The pianist here with two thirds of Zed-U: bassist Neil Charles, who first surfaced on another significant debut, Empirical’s; and drummer Tom Skinner, better known these days as a member of Sons of Kemet.
All the compositions are Hawkins’, the album recorded very warmly by Ben Lamdin at London studio Fish Factory in a single day during the latter half of October 2014. ‘Sweet Duke’, ‘Song Singular - Owl (friendly) - Canon,’ ‘One Tree Found,’ ‘Perhaps 5 or 6 Different Colours,’ ‘40HB (for Taylor Ho Bynum),’ ‘AHRA,’ ‘Baobabs + SGrA*’ and ‘Blue Notes for a Blue Note (Joy To You)’ are the tunes.

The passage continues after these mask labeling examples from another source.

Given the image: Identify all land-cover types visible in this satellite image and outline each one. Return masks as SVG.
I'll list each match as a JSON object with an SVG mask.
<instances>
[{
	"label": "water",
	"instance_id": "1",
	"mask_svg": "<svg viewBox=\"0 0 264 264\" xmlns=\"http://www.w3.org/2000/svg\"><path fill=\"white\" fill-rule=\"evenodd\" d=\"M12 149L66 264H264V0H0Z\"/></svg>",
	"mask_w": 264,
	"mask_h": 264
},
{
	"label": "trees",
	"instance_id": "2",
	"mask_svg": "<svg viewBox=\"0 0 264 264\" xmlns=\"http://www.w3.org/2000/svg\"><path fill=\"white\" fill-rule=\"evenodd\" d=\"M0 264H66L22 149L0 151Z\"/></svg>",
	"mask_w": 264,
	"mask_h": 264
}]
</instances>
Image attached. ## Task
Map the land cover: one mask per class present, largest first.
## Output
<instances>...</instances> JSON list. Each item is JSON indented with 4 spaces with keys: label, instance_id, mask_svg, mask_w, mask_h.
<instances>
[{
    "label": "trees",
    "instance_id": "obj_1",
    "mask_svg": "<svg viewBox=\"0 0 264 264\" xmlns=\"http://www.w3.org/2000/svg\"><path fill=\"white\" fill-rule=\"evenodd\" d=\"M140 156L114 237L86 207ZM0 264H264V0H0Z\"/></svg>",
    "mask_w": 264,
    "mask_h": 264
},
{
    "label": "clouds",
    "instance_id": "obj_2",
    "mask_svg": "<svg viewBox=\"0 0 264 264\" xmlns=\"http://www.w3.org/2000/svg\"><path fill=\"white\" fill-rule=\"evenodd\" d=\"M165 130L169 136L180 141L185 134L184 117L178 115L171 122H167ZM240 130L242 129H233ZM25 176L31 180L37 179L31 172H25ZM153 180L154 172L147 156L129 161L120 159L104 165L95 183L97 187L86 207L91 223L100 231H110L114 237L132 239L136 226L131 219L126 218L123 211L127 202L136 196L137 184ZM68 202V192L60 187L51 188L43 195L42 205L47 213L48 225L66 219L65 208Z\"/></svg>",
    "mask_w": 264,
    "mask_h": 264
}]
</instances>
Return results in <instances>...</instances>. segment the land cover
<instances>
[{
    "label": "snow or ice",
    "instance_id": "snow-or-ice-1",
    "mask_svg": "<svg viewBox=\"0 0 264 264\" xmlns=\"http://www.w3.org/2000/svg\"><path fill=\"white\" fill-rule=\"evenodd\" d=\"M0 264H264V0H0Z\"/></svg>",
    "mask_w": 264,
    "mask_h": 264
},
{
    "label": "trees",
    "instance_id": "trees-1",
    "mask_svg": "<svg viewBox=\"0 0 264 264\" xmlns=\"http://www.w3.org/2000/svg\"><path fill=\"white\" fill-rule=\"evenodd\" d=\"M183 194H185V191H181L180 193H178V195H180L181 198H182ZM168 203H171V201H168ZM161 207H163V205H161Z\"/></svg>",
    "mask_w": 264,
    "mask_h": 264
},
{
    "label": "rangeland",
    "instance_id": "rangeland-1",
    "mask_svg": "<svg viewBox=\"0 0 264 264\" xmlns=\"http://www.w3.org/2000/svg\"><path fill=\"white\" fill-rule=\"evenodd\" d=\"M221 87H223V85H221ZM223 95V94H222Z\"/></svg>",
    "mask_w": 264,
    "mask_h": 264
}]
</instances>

The first and third compositions are adaptations from a larger ensemble work commissioned by the BBC, and three of the later tracks were commissioned by the London Jazz Festival and first performed at the festival in 2013. Hawkins can’t be said to be a stylist, he passed that stage long ago. But it would take a forensic and possibly futile examination of some musicological complexity to trace all the influences he has drawn on to apparently consciously unlearn but sometimes yes you’ll hear faint traces of a Vijay Iyer approach, sometimes a little Monk in the language (‘One Tree Found’ for instance although it certainly isn’t obvious on a first listen). And even though Hawkins really likes Sun Ra and plays Ra tunes from time to time at concerts he doesn’t sound like Ra either. Sometimes there are hints of older styles too but the Oxford-born player doesn’t break into Stride or anything like that. That would be too obvious. And it’s surprising how unlike say Cecil Taylor Hawkins is in full flow even though this album exists at the freer end of the spectrum (it shows how big that space is only opened up in the first place thanks to the octogenarian’s innovations). All in all a very stimulating album that reveals new delights the more you immerse yourself in its many layers of abstraction.